Junge Leser werden von den „funtastischen“ Geschichten des Leseratten-Verlages angelockt. „Tauben sprechen Jiddisch“ wird in einem Gedichtband behauptet, den das Hochroth-Verlagskollektiv präsentiert. So wird auch an die Lyrik gedacht, die nach wie vor auf den Büchertischen ein Schattendasein fristet. „Was nie wieder kommt“ von Franz Hedjak oder „Das Selbstmordzimmer“ von Stuart Z. Perkoff sind nur einige Beispiele dafür, dass auch das Gedicht eine nach wie vor wichtige Gattung der Literatur darstellt. Die ganz kleinen Leser werden vom Erzählband bis zum Bilderbuch mit Neuerscheinungen angelockt. Speziell für sie ist auch auf der Bühne ein Lesezelt aufgebaut. Gebannt lauschen die Kinder der Autorin Susanne Benz, die ihre Bilderbuchgeschichte „Emmy, das Schaf“ wie eine Puppenspielerin mit Figuren untermalt. In einer feierlichen Preisverleihung werden die Gewinner des Wettbewerbs „Wir sind Geschichtenerzähler“ ausgezeichnet. Vorausgegangen war eine Aktion der Weinheimer Kindertagesstätten, in denen die Geschichten anhand von Bildern entstanden sind und jetzt in einem eigenen Buch veröffentlicht wurden. Ein weiteres Buch mit acht Erzählungen entstand, in Zusammenarbeit mit dem Achter-Verlag Weinheim, aus einem Schreibwettbewerb für Erwachsene zum Thema „Hoffnung“. Zu den drei besten Werken hielt der Verlagschef und Vorsitzende des Vereins „Literaturfestival Weinheim“, Wolfgang Orians, eine Laudatio.
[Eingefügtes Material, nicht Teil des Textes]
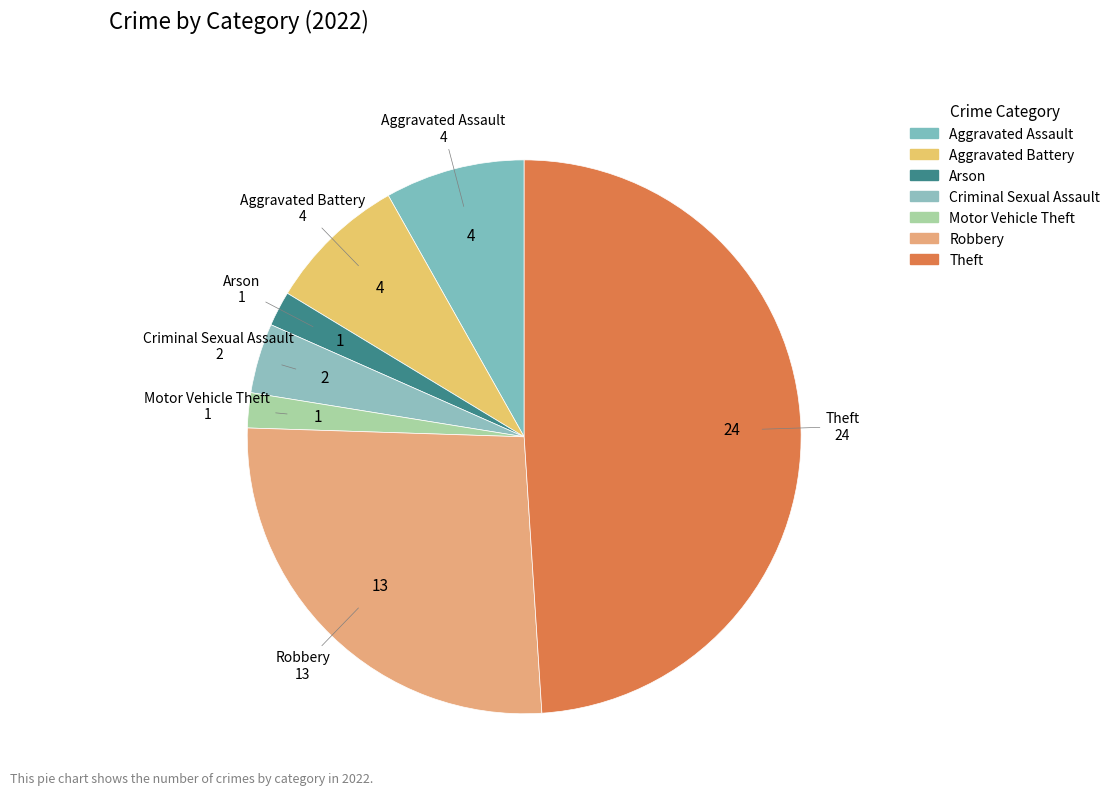

Between Aggravated Assault and Criminal Sexual Assault, which is larger?

Aggravated Assault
Als Fazit der ersten Weinheimer Buchmesse ist vor allem ihre enorme Vielfalt zu erwähnen. Für jeden literarischen Geschmack gab es an den Bücherständen ein reichhaltiges Angebot. Hinzu kamen interessante und packende Autoren-Lesungen im Stundentakt. Als eine der größten unter den kleinen Buchmessen schenkte sie den Verlagen aus Deutschland und der Schweiz ein wichtiges Forum. Nicht zuletzt war die Buchmesse ein attraktiver Ort, an dem gemeinsam das geschriebene Wort gefeiert wurde.
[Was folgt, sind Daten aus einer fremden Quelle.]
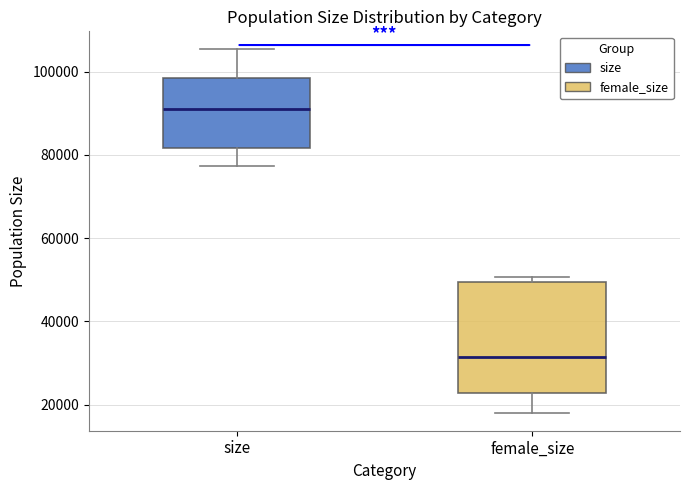

Which box's median line is the lowest?

female_size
Und nicht zum letzten Mal: „Wir machen weiter“, hatte Organisationschef und Verleger Wolfgang Orians schon bei der „Poeten-Party“ im Muddys Club am Samstagabend bekräftigt. Wie genau, wann und in welchem Zeitabstand, das werde das Orga-Team, dem auch Vertreter der Stadt Weinheim angehören, in den nächsten Tagen besprechen und entscheiden.